4. Overall Design

4.1. Layered

TPU-MLIR treats the compilation process of the network model in two layers.

Top Dialect

Chip-independent layer, including graph optimization, quantization and inference, etc.

Tpu Dialect

Chip-related layer, including weight reordering, operator slicing, address assignment, inference, etc.
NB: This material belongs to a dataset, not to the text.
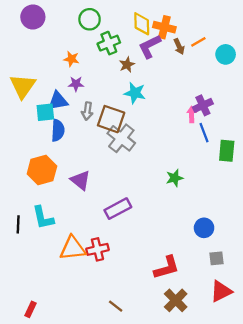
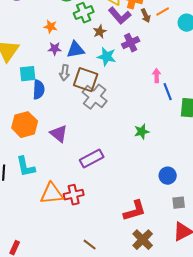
purple L-shape: (150, 46) -> (120, 16), turned -105
blue triangle: (58, 101) -> (76, 50), moved
purple cross: (203, 105) -> (131, 43), moved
The overall flow is shown in the (TPU-MLIR overall process) diagram, where the model is gradually converted into final instructions by Passes. Here is a detailed description of what functions each Pass does in the Top layer and the Tpu layer. The following chapters will explain the key points of each Pass in detail.

_images/flow.png

Fig. 4.1 TPU-MLIR overall process

4.2. Top Pass

shape-infer

Do shape inference, and constant folder

canonicalize

Graph optimization related to specific OP, such as merging relu into conv, shape merge, etc.

extra-optimize

Do extra patterns, such as get FLOPs, remove unuse output, etc.

chip-assign

Assign chip, such as bm1684x, cv183x, etc; and adjust top mlir by chip, for example, make all cv18xx input types as F32.

import-calibration-table

Import calibration table, assign min and max for all ops, for quantization later.

chip-top-optimize

Do top ops optimization by chip.

convert-top-to-tpu

Lower top ops to tpu ops; if for mode F32/F16/BF16, top op normally convert to tpu op directly; if INT8, quantization is needed.

4.3. Tpu Pass

canonicalize

Graph optimization related to specific OP, such as merging of consecutive Requants, etc.

strip-io-quant

Input and output types will be quantized if true; or be F32

chip-tpu-optimize

Do tpu ops optimization by chip.

weight-reorder

Reorder the weights of individual OP based on chip characteristics, such as filter and bias for convolution.

subnet-divide

Split the network into different subnets according to TPU/CPU, if all operators are TPU, there is only one subnet.

op-reorder

Reorder op to make sure ops are close to their users.

layer-group

Slice the network so that as many OPs as possible are computed consecutively in the local mem.

address-assign

Assign addresses to the OPs that need global mem.

codegen

Use Builder module to generate the final model in flatbuffers format.

4.4. Other Passes

There are some optional passes, not in the diagram, used for special functions.

fuse-preprocess

Fuse image preprocess to model.

post-handle

Fuse postprocess to model, only support ssd and yolo.